设定训练集、验证集、测试集比例并进行划分

In [12]:
train_pct, valid_pct, test_pct = 0.8, 0.1, 0.1

for root, dirs, files in os.walk(raw_path):
    for sub_dir in dirs:
        # 获取目录中所有图片名称，并进行排序
        image_file_list = os.listdir(raw_path / sub_dir)
        image_file_list = list(filter(lambda x: x.endswith('.jpg'), image_file_list))
        random.shuffle(image_file_list)
        
        # 计算划分区间
        image_count = len(image_file_list)
        train_point = int(image_count * train_pct)
        valid_point = int(image_count * (train_pct + valid_pct))

        # 根据数据集划分将图片保存到对应目录
        for i in range(image_count):
            if i < train_point:
                out_dir = train_path / sub_dir
            elif i < valid_point:
                out_dir = valid_path / sub_dir
            else:
                out_dir = test_path / sub_dir
            
            if not os.path.exists(out_dir):
                os.makedirs(out_dir)

            target_path = out_dir / image_file_list[i]
            source_path = raw_path / sub_dir / image_file_list[i]
            shutil.copy(source_path, target_path)
        
        print(f'Class: {sub_dir}, Train: {train_point}, Valid: {valid_point - train_point}, Test: {image_count - valid_point}')


Class: 100, Train: 80, Valid: 10, Test: 10
Class: 1, Train: 80, Valid: 10, Test: 10


### 2.定义数据集的Dataset

In [23]:
class RMBDataset(Dataset):
    
    def __init__(self, image_path, transform=None):
        self.label_dict = {'1': 0, '100': 1}
        self.transform = transform

        self.image_data = []
        for root, dirs, files in os.walk(image_path):
            for sub_dir in dirs:
                # 获取目录下所有图片列表
                image_file_list = os.listdir(image_path / sub_dir)
                image_file_list = list(filter(lambda x: x.endswith('.jpg'), image_file_list))

                # 保存每个图片的路径和标签
                for i in range(len(image_file_list)):
                    image_name = image_file_list[i]
                    file_path = image_path / sub_dir / image_name
                    label = self.label_dict[sub_dir]
                    self.image_data.append((file_path, label))

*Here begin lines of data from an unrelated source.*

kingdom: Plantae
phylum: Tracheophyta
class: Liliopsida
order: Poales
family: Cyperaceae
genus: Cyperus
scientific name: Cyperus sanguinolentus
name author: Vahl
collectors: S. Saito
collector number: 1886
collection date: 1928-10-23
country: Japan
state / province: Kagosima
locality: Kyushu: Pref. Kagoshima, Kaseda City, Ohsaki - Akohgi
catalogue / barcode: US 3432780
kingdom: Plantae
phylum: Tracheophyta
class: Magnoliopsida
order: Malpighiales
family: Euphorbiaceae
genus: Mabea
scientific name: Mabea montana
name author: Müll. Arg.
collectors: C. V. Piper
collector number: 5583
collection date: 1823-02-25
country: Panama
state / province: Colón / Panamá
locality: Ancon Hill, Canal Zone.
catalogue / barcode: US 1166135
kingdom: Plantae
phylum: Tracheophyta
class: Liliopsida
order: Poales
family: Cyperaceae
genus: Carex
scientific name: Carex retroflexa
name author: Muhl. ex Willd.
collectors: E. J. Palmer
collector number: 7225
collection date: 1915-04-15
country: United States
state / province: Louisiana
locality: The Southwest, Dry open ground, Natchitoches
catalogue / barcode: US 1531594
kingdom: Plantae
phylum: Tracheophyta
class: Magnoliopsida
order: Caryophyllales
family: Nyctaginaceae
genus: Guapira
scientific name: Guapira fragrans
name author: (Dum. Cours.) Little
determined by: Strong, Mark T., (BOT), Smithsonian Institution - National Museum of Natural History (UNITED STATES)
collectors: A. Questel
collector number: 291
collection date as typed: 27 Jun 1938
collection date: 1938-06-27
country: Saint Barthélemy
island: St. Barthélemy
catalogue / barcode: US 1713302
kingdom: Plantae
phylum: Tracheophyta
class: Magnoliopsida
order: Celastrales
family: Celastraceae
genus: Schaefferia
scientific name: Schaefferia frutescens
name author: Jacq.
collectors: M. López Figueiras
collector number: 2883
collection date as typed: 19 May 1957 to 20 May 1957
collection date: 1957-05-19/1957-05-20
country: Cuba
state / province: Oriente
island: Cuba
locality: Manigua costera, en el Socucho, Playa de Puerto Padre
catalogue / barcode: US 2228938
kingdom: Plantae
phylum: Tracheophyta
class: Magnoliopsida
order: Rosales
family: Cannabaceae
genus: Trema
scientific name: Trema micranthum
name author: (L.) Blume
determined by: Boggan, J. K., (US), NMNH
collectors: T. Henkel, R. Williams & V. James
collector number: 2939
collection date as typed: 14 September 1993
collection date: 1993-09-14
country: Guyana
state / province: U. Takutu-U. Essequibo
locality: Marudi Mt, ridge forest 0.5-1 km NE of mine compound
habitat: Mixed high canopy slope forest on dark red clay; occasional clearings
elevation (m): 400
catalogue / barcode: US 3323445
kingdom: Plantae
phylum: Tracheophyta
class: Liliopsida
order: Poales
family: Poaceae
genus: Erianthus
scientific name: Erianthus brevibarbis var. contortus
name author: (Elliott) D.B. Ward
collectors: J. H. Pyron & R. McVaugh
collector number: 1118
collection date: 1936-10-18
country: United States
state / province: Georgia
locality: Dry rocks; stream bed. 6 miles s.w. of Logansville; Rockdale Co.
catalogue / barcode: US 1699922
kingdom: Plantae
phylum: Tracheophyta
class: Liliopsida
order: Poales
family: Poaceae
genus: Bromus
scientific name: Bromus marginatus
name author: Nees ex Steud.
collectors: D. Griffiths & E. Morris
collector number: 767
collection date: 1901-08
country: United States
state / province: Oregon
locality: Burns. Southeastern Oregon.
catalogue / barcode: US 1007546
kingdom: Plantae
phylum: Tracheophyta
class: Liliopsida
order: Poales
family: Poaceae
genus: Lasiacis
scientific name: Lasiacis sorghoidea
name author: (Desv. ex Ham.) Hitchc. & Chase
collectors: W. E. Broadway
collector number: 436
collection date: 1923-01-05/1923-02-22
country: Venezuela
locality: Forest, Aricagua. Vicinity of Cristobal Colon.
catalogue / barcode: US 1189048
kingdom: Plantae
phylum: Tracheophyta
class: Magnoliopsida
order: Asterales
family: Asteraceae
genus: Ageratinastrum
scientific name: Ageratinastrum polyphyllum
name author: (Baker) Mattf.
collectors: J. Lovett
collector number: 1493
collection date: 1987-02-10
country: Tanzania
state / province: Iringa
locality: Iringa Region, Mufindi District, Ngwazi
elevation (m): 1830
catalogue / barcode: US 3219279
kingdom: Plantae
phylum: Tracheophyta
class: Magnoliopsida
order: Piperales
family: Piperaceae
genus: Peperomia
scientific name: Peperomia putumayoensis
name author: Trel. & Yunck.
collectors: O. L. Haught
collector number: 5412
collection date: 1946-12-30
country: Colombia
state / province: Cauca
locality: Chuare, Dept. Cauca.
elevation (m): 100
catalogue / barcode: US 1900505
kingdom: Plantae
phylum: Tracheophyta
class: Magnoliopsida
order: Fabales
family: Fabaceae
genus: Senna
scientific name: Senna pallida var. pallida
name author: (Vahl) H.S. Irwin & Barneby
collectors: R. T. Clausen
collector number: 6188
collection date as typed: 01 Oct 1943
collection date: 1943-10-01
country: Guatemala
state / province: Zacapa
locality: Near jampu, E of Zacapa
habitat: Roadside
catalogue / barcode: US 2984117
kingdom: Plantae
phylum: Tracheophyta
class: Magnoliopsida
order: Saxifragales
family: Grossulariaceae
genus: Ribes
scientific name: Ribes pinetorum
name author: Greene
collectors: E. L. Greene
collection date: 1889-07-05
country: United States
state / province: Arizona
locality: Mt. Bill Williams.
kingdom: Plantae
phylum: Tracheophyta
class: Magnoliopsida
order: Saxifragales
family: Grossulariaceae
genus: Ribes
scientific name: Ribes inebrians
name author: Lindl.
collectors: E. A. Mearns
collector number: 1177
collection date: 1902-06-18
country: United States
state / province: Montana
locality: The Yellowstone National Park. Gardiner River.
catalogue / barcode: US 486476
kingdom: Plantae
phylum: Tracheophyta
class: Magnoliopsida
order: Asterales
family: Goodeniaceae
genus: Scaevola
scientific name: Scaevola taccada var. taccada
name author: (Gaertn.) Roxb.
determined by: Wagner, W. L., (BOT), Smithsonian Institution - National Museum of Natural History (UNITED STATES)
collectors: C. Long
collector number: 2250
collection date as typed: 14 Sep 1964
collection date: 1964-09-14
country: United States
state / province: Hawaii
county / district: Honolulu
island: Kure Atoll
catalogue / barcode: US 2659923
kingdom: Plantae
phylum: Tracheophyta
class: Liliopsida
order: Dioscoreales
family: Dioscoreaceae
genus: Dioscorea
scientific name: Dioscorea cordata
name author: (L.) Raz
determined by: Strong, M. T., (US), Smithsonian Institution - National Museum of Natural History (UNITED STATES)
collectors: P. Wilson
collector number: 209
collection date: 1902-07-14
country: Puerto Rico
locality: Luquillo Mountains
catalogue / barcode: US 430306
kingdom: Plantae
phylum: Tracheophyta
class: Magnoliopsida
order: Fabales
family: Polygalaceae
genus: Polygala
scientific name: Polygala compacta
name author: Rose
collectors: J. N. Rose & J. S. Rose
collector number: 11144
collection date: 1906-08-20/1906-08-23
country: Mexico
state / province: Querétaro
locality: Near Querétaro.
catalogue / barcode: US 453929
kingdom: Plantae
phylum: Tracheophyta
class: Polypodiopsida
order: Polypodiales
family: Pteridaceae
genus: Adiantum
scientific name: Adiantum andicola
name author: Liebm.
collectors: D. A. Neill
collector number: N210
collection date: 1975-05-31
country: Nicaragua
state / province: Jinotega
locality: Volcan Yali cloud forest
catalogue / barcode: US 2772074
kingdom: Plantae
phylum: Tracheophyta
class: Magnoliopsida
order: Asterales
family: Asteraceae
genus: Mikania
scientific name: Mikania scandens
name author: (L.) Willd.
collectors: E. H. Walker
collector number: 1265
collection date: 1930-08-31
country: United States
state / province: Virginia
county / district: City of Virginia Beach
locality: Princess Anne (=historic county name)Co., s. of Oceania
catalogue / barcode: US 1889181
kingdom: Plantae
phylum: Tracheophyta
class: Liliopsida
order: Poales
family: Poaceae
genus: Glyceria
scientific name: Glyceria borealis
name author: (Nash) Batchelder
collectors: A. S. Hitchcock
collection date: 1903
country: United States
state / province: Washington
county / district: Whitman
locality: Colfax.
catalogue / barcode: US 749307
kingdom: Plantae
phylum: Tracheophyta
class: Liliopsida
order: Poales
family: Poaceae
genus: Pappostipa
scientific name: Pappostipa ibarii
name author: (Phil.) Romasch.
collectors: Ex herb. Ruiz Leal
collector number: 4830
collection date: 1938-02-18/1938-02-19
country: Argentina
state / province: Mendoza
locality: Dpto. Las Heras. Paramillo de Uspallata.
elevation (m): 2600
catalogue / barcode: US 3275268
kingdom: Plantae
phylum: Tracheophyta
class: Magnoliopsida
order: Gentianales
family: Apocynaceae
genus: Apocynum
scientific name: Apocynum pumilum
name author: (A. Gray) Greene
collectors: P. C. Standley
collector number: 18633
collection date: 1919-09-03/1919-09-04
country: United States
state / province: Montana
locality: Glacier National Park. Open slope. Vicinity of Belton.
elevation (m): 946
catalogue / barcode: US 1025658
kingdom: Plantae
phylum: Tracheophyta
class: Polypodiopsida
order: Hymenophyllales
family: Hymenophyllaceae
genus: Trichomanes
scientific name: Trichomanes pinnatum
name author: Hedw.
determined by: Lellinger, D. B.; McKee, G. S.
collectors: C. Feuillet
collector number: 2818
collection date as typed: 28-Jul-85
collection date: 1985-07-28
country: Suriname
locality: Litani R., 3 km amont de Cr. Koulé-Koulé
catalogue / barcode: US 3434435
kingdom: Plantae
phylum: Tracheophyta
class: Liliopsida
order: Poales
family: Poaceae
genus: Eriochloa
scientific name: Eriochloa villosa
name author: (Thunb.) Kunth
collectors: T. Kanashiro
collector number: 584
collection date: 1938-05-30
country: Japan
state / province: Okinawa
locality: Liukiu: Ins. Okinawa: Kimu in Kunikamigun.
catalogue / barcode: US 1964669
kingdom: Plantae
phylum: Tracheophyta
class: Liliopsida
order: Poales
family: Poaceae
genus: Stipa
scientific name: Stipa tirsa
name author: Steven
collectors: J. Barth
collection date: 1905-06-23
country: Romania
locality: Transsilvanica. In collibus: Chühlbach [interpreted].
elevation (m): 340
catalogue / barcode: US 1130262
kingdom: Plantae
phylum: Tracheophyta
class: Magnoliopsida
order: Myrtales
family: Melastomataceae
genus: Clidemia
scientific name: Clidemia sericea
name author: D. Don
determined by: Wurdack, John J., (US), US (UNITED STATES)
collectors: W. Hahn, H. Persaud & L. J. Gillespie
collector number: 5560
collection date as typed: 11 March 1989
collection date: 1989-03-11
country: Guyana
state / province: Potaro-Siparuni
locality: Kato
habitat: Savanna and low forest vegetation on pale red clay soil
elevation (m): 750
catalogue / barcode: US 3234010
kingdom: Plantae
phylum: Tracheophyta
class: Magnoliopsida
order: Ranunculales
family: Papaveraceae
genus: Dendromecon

    def __getitem__(self, index):
        file_path, label = self.image_data[index]
        image = Image.open(file_path).convert('RGB')  # 数据范围0-255
        
        # 对图片进行transform
        if self.transform is not None:
            image = self.transform(image)
        
        return image, label

    def __len__(self):
        return len(self.image_data)


temp_transform = transforms.Compose([
    transforms.Resize((32, 32)),
    transforms.ToTensor()
])
temp_dataset = RMBDataset(train_path, transform=temp_transform)
temp_dataset[0]

(tensor([[[0.7647, 0.7373, 0.7216,  ..., 0.7608, 0.7765, 0.8157],
          [0.7451, 0.7176, 0.7137,  ..., 0.7255, 0.7490, 0.8000],
          [0.7255, 0.7725, 0.8275,  ..., 0.7333, 0.7529, 0.7922],
          ...,
          [0.8392, 0.8745, 0.9137,  ..., 0.8784, 0.8902, 0.9059],
          [0.8824, 0.8824, 0.8824,  ..., 0.9137, 0.9216, 0.9333],
          [0.8980, 0.8941, 0.8941,  ..., 0.9333, 0.9373, 0.9412]],
 
         [[0.7804, 0.7529, 0.7373,  ..., 0.7843, 0.8000, 0.8314],
          [0.7490, 0.7255, 0.7294,  ..., 0.7451, 0.7647, 0.8118],
          [0.7255, 0.7686, 0.8235,  ..., 0.7490, 0.7647, 0.7961],
          ...,
          [0.8471, 0.8706, 0.9137,  ..., 0.8980, 0.9020, 0.9176],
          [0.8941, 0.8941, 0.8941,  ..., 0.9294, 0.9373, 0.9451],
          [0.9059, 0.9059, 0.9059,  ..., 0.9451, 0.9490, 0.9529]],
 
         [[0.7961, 0.7686, 0.7529,  ..., 0.8078, 0.8196, 0.8510],
          [0.7765, 0.7412, 0.7255,  ..., 0.8000, 0.8157, 0.8510],
          [0.7922, 0.8078, 0.8078,  ...,

### 3.定义数据集的DataLoader

In [28]:
# 标准化三通道的均值和标准差
norm_mean = [0.485, 0.456, 0.406]
norm_std = [0.229, 0.224, 0.225]

# 定义训练集和验证集的transforms
train_transform = transforms.Compose([
    transforms.Resize((32, 32)),
    transforms.RandomCrop(32, padding=4),
    transforms.ToTensor(),
    transforms.Normalize(norm_mean, norm_std)
])
valid_transform = transforms.Compose([
    transforms.Resize((32, 32)),
    transforms.ToTensor(),
    transforms.Normalize(norm_mean, norm_std)
])

# 构建Dataset实例
train_dataset = RMBDataset(image_path=train_path, transform=train_transform)
valid_dataset = RMBDataset(image_path=valid_path, transform=valid_transform)

# 构建DataLoader
train_loader = DataLoader(dataset=train_dataset, batch_size=16, shuffle=True)
valid_loader = DataLoader(dataset =valid_dataset, batch_size=16)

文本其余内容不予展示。